3 of my students have competed in the SkillsUSA contest in each of the last three years. I thought I recognized the picture in the first post. Folks this is seriously one of the 2 nicest shops I've ever been in in my 42 years in this business. I'm not sure how many staff members you have but I know how much work it takes to keep a shop looking that nice. You should be very proud of of it. If possible please post more pictures of the shop so we all can drool over it. Hopefully we'll be there again this summer. For those of you in the Kansas City area stop by the SkillsUSA contest. It's the first part of July. You'll see that there is serious hope for the youth of America.

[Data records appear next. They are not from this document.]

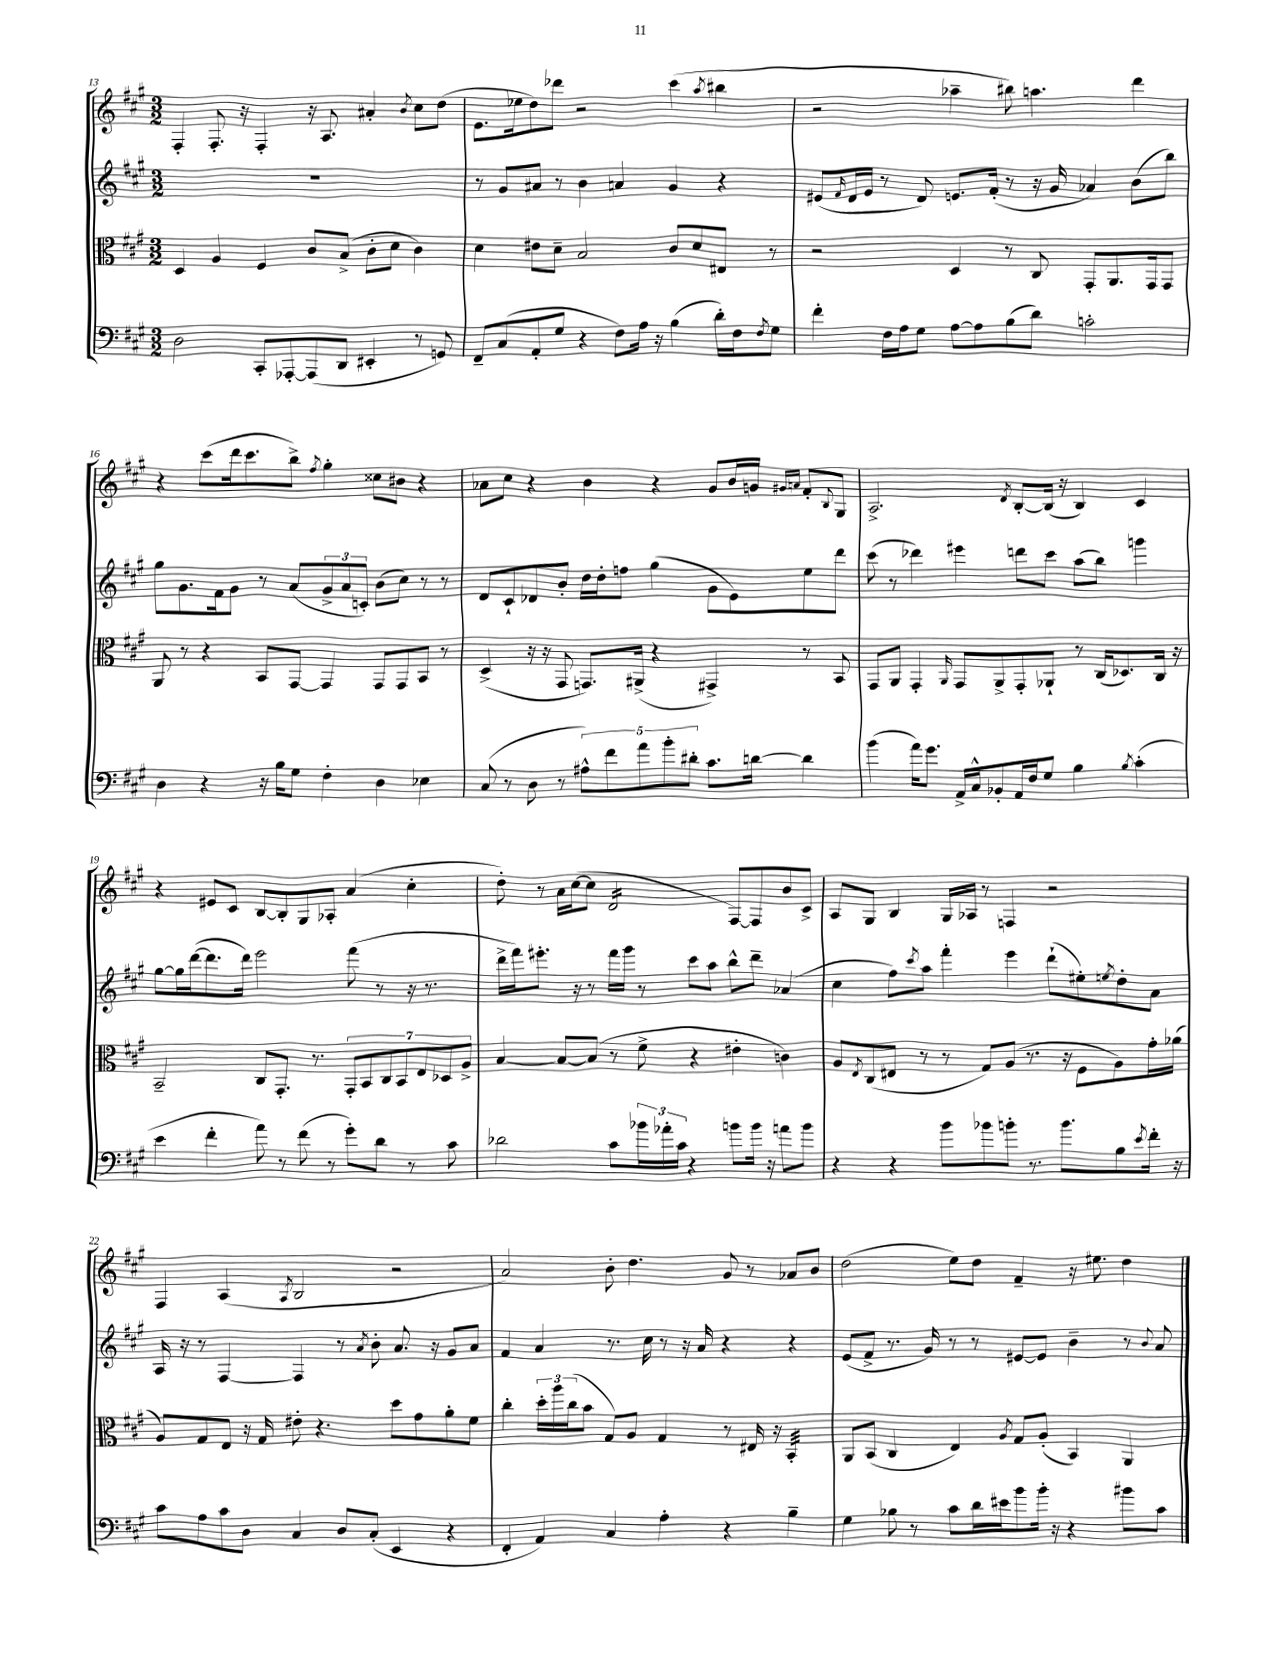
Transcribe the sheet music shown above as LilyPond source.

<<
\new StaffGroup <<
\new Staff = "s0" {
    \clef treble \key a \major \numericTimeSignature \time 3/2
    fis4-. fis8.-. r16 fis4-. r16 a8. ais'4-. \acciaccatura { b'8 } cis''8 d''8( |
    e'8. ees''16 d''8) des'''8 r2 cis'''4( \acciaccatura { a''8 } bis''4 |
    r2 aes''4-- bis''8) a''4. d'''4 |
    r4 cis'''8( d'''16 cis'''8. b''8->) \acciaccatura { fis''8 } gis''4-. cisis''8 bis'8 r4 |
    aes'8 cis''8 r4 b'4 r4 gis'8 b'16 g'16 \grace { gis'16 a'16 } fis'8-. \appoggiatura { b8 } gis8 |
    a2.-> \acciaccatura { d'8 } b8~-. b16( r16 b4) cis'4 |
    r4 eis'8 cis'8 b8~ b8-. gis8 aes8-. a'4( cis''4-. |
    d''8-.) r8 a'16 cis''16~( cis''8 d'2:16 fis8~) fis8 b'8 cis'8-> |
    a8 gis8 b4 gis16 aes16 r8 f4 r2 |
    fis4 a4( \acciaccatura { a8 } b2 r2 |
    a'2) b'8-. d''4. gis'8 r8 aes'8 b'8 |
    d''2( e''8) d''8 fis'4-- r16 eis''8. d''4 \bar "|." |
}
\new Staff = "s1" {
    \clef treble \key a \major \numericTimeSignature \time 3/2
    R1. |
    r8 gis'8 ais'8 r8 b'4 a'4 gis'4 r4 |
    eis'8( \grace { fis'16 } d'16 eis'16 r8 d'8) e'8. fis'16-.( r8 r16 gis'16 aes'4) b'8( b''8) |
    gis''8 gis'8. fis'16 gis'8 r8 a'8( \tuplet 3/2 { gis'8-> a'8 c'8-.) } b'8( cis''8) r8 r8 |
    d'8 cis'8-! des'8 b'8-. d''16 d''16-. f''8 gis''4( gis'8 e'8) e''8 d'''8 |
    cis'''8( r8 des'''4) eis'''4 d'''8 cis'''8 a''8( b''8) g'''4 |
    gis''8~ gis''16 d'''16~( d'''8. d'''16) e'''2 fis'''8( r8 r16 r8. |
    d'''16-> fis'''16) eis'''8.-. r16 r8 fis'''16 gis'''16 r8 cis'''8 a''8 b''8-^ d'''8-- aes'4( |
    cis''4 fis''8) \acciaccatura { cis'''8 } a''8 fis'''4-. e'''4 d'''8-!( eis''8-.) \acciaccatura { e''8 } d''8-. a'8 |
    a16 r16 r8 fis4~ fis4 r8 \acciaccatura { a'8 } b'8-. a'8. r16 gis'8 a'8 |
    fis'4 a'4 r8. cis''16 r8 r16 a'16 r4 r4 |
    e'8( fis'8-> r8. gis'16) r8 r8 eis'8~ eis'8 b'4-- r8 \appoggiatura { b'8 } a'8 \bar "|." |
}
\new Staff = "s2" {
    \clef alto \key a \major \numericTimeSignature \time 3/2
    d4 a4 fis4 cis'8 b8->( cis'8-. d'8 cis'4) |
    d'4 eis'8 d'8-- b2 cis'8 d'8 eis8 r8 |
    r2 d4 r8 cis8 gis,8-. a,8. gis,16 gis,8 |
    a,8 r8 r4 b,8 gis,8~ gis,4 gis,8 gis,8 b,8 r8 |
    d4->( r16 r16 gis,8 g,8.) ais,16->( r4 gis,4->) r8 b,8 |
    gis,8 a,8 gis,4-. \grace { a,16 } gis,8 a,8-> gis,8-. aes,8-! r8 cis16( des8.) cis16 r16 |
    b,2-- cis8 gis,8.-. r8. \tuplet 7/4 { gis,8-. b,8 cis8 b,8 e8 des8 a8-> } |
    b4~ b8~ b8( r8 fis'8-> r4 eis'4-. c'4) |
    a8 \acciaccatura { e8 } cis8( eis8 r8 r8 gis8) a8( r8. r16 fis8 a8) gis'16-. aes'16( |
    a8) gis8 e8 r16 gis16 eis'8-. r4. d''8 gis'8 a'8-. fis'8 |
    cis''4-. \tuplet 3/2 { d''16-. a''16 cis''16( } b'8 gis8) a8 gis4 r8 eis16 r16 b,4:32-. |
    a,8 b,8( cis4 e4) \acciaccatura { a8 } gis8 a8-.( b,4) a,4 \bar "|." |
}
\new Staff = "s3" {
    \clef bass \key a \major \numericTimeSignature \time 3/2
    d2 cis,8-. aes,,8~-. aes,,8( d,8 eis,4-. r8 g,8) |
    fis,8-- cis8( a,8-. gis8 r4 fis8) a16 r16 b4( d'16-.) fis16 \acciaccatura { fis8 } gis8 |
    fis'4-. fis16 a16 gis8 a8~ a8 b8( d'8) c'2-. |
    d4 r4 r16 b16 gis8 fis4-. d4 ees4 |
    cis8( r8 d8 r8 \tuplet 5/4 { ais8-^) fis'8 a'8 b'8-. dis'8-. } cis'8. d'16~ d'4 |
    b'4( a'16) gis'8. a,16-> cis16-^ bes,8-. a,16 fis16 gis8 b4 \acciaccatura { b8 } cis'4-.( |
    e'4 fis'4-. a'8) r8 fis'8( r8 gis'8-.) d'8 r8 cis'8 |
    des'2 cis'8 \tuplet 3/2 { bes'16 aes'16-. cis'16 } r4 b'8 b'16 r16 a'8 b'8 |
    r4 r4 b'8 bes'8 b'8-. r8. b'8. b8 \acciaccatura { e'8 } fis'16-. r16 |
    cis'8 a8 cis'8 d8 cis4 d8 cis8-.( e,4 r4 |
    fis,4-. a,4) cis4 a4-. r4 b4-- |
    gis4 bes8 r8 cis'8 d'16 eis'16 b'8 b'16-. r16 r4 bis'8 cis'8 \bar "|." |
}
>>
>>
\layout { \context { \Score currentBarNumber = #13 } }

There are many vocations represented there. It is a REALLY big deal for vocational education. Check out the SkillsUSA website.


----------



## coolidge (Mar 4, 2014)

Okay...I want one!


----------



## jmhoying (Mar 4, 2014)

hvontres said:


> Well, my 1984 didn't have that either.... btw, what exactly does one keep back there ?????



It was a joke, as I had notice the lack of a door, as the older ones I'm used to all had them.  When I bought my last one, the shop apparently used it for storage for all the extra parts for their mills.  There were 4 quill fine feed hand-wheels, three complete sets of table feed ends from when they installed power feeds, hand cranks, DRO brackets, lots of bolts, etc.

Jack


----------